Recently, the latest results from the HELM MMLU large-scale model evaluation benchmark at Stanford University were released. Percy Liang, Director of the Center for Research on Foundation Models at Stanford University, noted that Alibaba's Qwen2-72B model has surpassed Llama3-70B in rankings, becoming the top-performing open-source large model.

MMLU (Massive Multitask Language Understanding) is one of the most influential large-scale model evaluation benchmarks in the industry. It covers 57 tasks including basic mathematics, computer science, law, and history, aiming to test the world knowledge and problem-solving abilities of large models. However, in practical evaluations, results from different models often lack consistency and comparability, mainly due to the use of non-standard prompting techniques and the non-unified adoption of open-source evaluation frameworks.

QQ截图20240620111950.png

The Center for Research on Foundation Models (CRFM) at Stanford University has proposed the HELM (A holistic framework for evaluating foundation models), a framework dedicated to creating a transparent and reproducible evaluation method. The HELM framework standardizes and transparentizes the evaluation results of different models on MMLU, addressing existing issues in MMLU evaluations. For example, it uses the same prompts for all evaluated models and provides each model with the same five examples for context learning in every test subject.

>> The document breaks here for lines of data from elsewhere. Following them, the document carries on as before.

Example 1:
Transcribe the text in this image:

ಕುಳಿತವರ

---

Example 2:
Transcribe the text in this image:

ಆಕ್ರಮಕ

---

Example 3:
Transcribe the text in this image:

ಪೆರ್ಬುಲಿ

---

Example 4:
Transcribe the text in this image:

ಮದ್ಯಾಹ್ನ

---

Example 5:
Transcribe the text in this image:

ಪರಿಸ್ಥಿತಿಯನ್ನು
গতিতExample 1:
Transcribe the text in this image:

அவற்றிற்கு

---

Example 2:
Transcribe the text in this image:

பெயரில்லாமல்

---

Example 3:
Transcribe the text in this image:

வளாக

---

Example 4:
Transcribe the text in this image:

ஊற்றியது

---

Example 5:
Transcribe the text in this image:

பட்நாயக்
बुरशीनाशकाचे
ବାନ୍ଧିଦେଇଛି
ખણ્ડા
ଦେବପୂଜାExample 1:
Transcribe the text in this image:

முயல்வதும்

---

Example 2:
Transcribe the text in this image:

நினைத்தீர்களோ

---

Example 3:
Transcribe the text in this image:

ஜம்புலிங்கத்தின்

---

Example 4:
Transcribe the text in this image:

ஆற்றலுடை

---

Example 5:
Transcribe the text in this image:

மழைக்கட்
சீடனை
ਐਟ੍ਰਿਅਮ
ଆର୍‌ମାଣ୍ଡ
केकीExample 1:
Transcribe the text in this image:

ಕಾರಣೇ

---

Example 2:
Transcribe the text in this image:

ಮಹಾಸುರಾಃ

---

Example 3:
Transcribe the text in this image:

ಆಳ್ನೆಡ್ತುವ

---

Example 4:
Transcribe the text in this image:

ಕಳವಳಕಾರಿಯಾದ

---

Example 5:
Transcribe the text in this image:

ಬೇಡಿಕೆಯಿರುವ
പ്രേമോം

Percy Liang, Director of the Center for Research on Foundation Models at Stanford University, recently released the latest HELM MMLU rankings on social media. The list shows that Alibaba's Qwen2-72B open-source model ranks fifth, behind Claude3Opus, GPT-4o, Gemini1.5pro, and GPT-4, making it the highest-ranking open-source large model and the best-performing Chinese large model.

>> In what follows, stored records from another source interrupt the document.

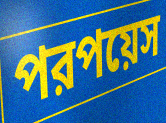
পরপয়েস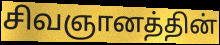
சிவஞானத்தின்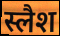
स्लैश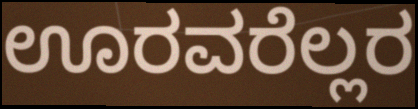
ಊರವರೆಲ್ಲರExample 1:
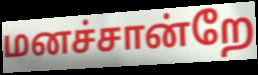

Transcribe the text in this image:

மனச்சான்றே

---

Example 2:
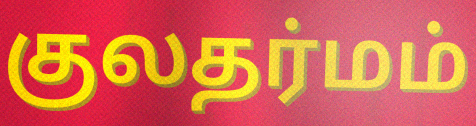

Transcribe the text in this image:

குலதர்மம்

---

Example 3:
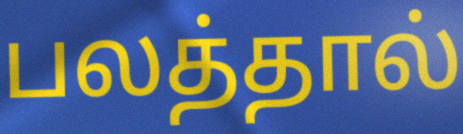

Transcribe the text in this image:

பலத்தால்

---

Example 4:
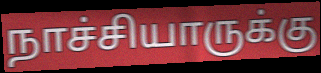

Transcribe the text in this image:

நாச்சியாருக்கு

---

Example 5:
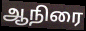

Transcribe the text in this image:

ஆநிரைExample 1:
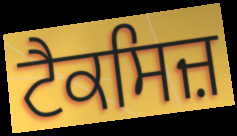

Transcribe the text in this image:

ਟੈਕਸਿਜ਼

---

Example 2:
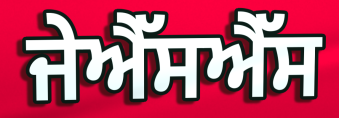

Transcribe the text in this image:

ਜੇਐੱਸਐੱਸ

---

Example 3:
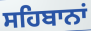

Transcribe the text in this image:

ਸਹਿਬਾਨਾਂ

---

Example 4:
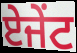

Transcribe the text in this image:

ਏਜੇਂਟ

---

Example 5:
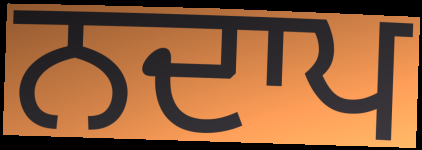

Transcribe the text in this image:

ਨਦਾਪ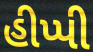
હીપ્પીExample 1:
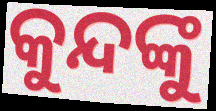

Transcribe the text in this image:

କୁନ୍ଦଙ୍କୁ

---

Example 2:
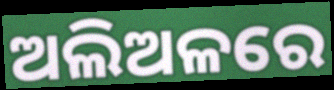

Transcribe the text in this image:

ଅଲିଅଳରେ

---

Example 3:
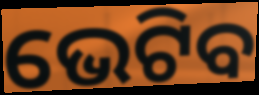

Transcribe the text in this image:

ଭେଟିବ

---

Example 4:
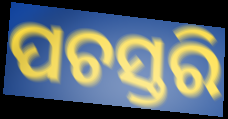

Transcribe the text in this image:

ପଚସ୍ତରି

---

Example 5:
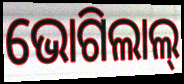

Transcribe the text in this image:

ଭୋଗିଲାଲ୍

The Qwen2 series, which was open-sourced in early June 2024, includes five different sizes of pre-trained and instruction-tuned models. As of now, the Qwen series models have surpassed 16 million downloads, indicating widespread recognition and strong performance in the industry.

The latest evaluation results from HELM MMLU not only highlight the outstanding performance of Qwen2-72B in multitask language understanding but also mark the rise of Chinese large models in the global AI technology competition. With continuous technological advancements, we look forward to seeing more outstanding Chinese large models making their mark on the international stage in the future.